I had to catch a connecting flight in Los Angeles and after a five-hour flight I was a little bleary-eyed but grateful to be making it home for Mother’s Day.
Upon lining up to board my connecting flight, a young woman was escorted via a wheel chair by three airport attendants.
I noticed how they tenderly moved her and helped her to board the plane.
Upon boarding, the flight attendant was attempting to be nurturing and inquired as to whether the woman had been in an accident.
With a straight face, the young woman unemotionally shared that she had been shot by a previous boyfriend.
Oh boy, this was a new one for me. On top of it, this was this woman’s first airplane flight. I sure wished it was due to better circumstances.
I did everything I could to send her signals of warmth and reassuring thoughts of healing and then I attempted to drift off to sleep.
Instantly, I was awakened by shrieking and crying as the woman who was seated behind me was juggling three children. I felt for her until my judgment kicked in as I watched her shovel M&Ms into her 1-year-old’s and 3-year-old’s mouths.
This was not just a cute travel treat, it was seriously one of those ginormous family-sized bags and her children were bouncing off the windows devouring the candy. Actually, it may have been one of the bulk candy bins disguised as a bag. Maybe two bins.
I pinched myself in the leg to induce temporary pain as I had to force myself not to say anything as the woman was astounded by the kid’s poor behavior all the while practically hooking them up to an IV of sugar.
Just as my temples were exploding with thoughts of parenting skills and blood sugar intervention, the woman’s oldest child, approximately 4 and a half or 5 years old, looked over at his mom and said with 100 percent conviction, “Mom, this is where God lives,” pointing to the clouds.

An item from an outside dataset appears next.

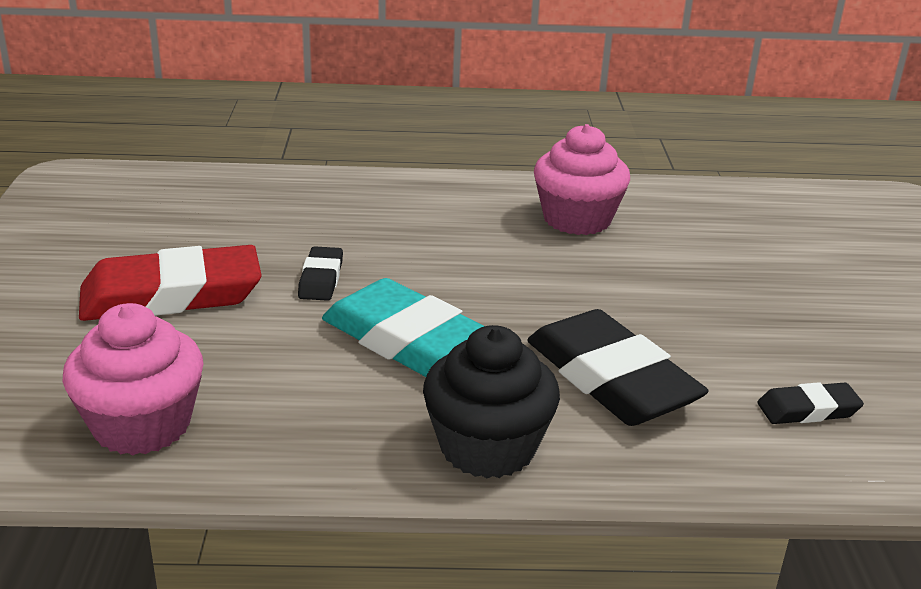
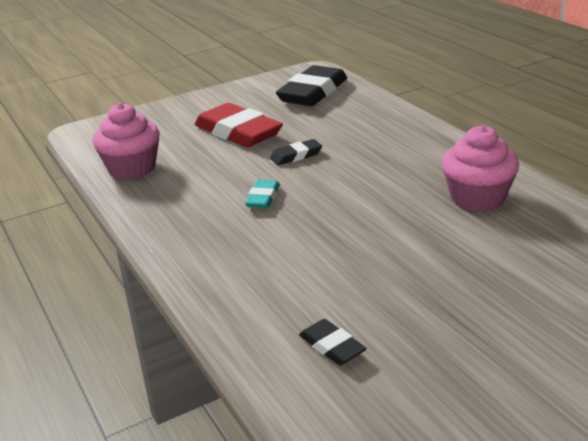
camera: 65 degrees right, 0 degrees up
(409, 341) = (263, 198): turquoise eraser -> turquoise eraser, size x0.48
(487, 447) = (187, 250): black cupcake -> none
(611, 378) = (291, 265): black eraser -> black eraser (313, 92)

My heart filled up with love and suddenly thoughts that were filled with gunshot wounds and sugar blues were transformed to thoughts of compassion.
And it is with this thought that I leave you and we aim to embody every day as mentors and health coaches: sometimes in an instant, healing and understanding can occur, and where there was once heaviness and darkness, we can become imbued with warmth and tenderness and light.
May every interaction you have this summer be as precious as the little boy’s cloud-like spiritual expression.